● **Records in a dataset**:
· · · · · · ·
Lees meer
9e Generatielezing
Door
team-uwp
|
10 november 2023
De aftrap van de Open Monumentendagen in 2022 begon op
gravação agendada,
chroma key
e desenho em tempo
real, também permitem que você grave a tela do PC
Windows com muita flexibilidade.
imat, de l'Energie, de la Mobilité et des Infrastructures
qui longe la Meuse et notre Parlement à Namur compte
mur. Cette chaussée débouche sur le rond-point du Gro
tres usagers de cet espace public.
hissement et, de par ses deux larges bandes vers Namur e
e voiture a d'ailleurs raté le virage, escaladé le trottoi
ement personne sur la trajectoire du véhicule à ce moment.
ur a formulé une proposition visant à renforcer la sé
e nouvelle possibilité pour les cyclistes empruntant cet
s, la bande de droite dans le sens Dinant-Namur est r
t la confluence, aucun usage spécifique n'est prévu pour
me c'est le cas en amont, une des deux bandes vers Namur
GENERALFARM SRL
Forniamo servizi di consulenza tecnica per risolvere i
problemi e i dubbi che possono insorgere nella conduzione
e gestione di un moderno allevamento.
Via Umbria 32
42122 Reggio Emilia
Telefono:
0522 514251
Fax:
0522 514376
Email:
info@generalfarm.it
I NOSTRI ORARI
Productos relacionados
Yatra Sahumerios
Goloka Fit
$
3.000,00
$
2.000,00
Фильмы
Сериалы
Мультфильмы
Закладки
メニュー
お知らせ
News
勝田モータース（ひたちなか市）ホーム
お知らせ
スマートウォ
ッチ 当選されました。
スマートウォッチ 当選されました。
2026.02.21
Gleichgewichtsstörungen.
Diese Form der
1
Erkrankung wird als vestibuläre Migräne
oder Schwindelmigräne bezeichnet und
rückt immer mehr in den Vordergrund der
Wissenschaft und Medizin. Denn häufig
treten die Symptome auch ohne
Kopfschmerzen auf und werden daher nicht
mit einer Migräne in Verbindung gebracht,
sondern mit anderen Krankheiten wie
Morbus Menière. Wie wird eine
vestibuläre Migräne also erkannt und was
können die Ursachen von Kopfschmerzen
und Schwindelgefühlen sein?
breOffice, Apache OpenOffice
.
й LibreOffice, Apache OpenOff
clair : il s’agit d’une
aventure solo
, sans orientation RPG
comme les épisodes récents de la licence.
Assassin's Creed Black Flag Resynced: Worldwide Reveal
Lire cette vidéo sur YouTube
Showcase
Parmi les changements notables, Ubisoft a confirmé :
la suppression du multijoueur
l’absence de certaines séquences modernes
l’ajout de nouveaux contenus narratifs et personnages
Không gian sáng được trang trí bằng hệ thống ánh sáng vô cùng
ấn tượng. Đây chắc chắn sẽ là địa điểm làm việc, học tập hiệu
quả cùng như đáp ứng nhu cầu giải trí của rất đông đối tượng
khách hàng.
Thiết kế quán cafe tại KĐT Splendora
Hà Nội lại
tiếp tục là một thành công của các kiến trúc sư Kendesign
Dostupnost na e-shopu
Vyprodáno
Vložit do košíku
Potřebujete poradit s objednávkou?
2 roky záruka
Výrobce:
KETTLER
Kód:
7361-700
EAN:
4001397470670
· · · · · · ·
● **WORK REQUEST**: Rewrite the listing above, switching every "Namur" to "Liège" and changing nothing else.

● **RESULT BELOW**:
Lees meer
9e Generatielezing
Door
team-uwp
|
10 november 2023
De aftrap van de Open Monumentendagen in 2022 begon op
gravação agendada,
chroma key
e desenho em tempo
real, também permitem que você grave a tela do PC
Windows com muita flexibilidade.
imat, de l'Energie, de la Mobilité et des Infrastructures
qui longe la Meuse et notre Parlement à Liège compte
mur. Cette chaussée débouche sur le rond-point du Gro
tres usagers de cet espace public.
hissement et, de par ses deux larges bandes vers Liège e
e voiture a d'ailleurs raté le virage, escaladé le trottoi
ement personne sur la trajectoire du véhicule à ce moment.
ur a formulé une proposition visant à renforcer la sé
e nouvelle possibilité pour les cyclistes empruntant cet
s, la bande de droite dans le sens Dinant-Liège est r
t la confluence, aucun usage spécifique n'est prévu pour
me c'est le cas en amont, une des deux bandes vers Liège
GENERALFARM SRL
Forniamo servizi di consulenza tecnica per risolvere i
problemi e i dubbi che possono insorgere nella conduzione
e gestione di un moderno allevamento.
Via Umbria 32
42122 Reggio Emilia
Telefono:
0522 514251
Fax:
0522 514376
Email:
info@generalfarm.it
I NOSTRI ORARI
Productos relacionados
Yatra Sahumerios
Goloka Fit
$
3.000,00
$
2.000,00
Фильмы
Сериалы
Мультфильмы
Закладки
メニュー
お知らせ
News
勝田モータース（ひたちなか市）ホーム
お知らせ
スマートウォ
ッチ 当選されました。
スマートウォッチ 当選されました。
2026.02.21
Gleichgewichtsstörungen.
Diese Form der
1
Erkrankung wird als vestibuläre Migräne
oder Schwindelmigräne bezeichnet und
rückt immer mehr in den Vordergrund der
Wissenschaft und Medizin. Denn häufig
treten die Symptome auch ohne
Kopfschmerzen auf und werden daher nicht
mit einer Migräne in Verbindung gebracht,
sondern mit anderen Krankheiten wie
Morbus Menière. Wie wird eine
vestibuläre Migräne also erkannt und was
können die Ursachen von Kopfschmerzen
und Schwindelgefühlen sein?
breOffice, Apache OpenOffice
.
й LibreOffice, Apache OpenOff
clair : il s’agit d’une
aventure solo
, sans orientation RPG
comme les épisodes récents de la licence.
Assassin's Creed Black Flag Resynced: Worldwide Reveal
Lire cette vidéo sur YouTube
Showcase
Parmi les changements notables, Ubisoft a confirmé :
la suppression du multijoueur
l’absence de certaines séquences modernes
l’ajout de nouveaux contenus narratifs et personnages
Không gian sáng được trang trí bằng hệ thống ánh sáng vô cùng
ấn tượng. Đây chắc chắn sẽ là địa điểm làm việc, học tập hiệu
quả cùng như đáp ứng nhu cầu giải trí của rất đông đối tượng
khách hàng.
Thiết kế quán cafe tại KĐT Splendora
Hà Nội lại
tiếp tục là một thành công của các kiến trúc sư Kendesign
Dostupnost na e-shopu
Vyprodáno
Vložit do košíku
Potřebujete poradit s objednávkou?
2 roky záruka
Výrobce:
KETTLER
Kód:
7361-700
EAN:
4001397470670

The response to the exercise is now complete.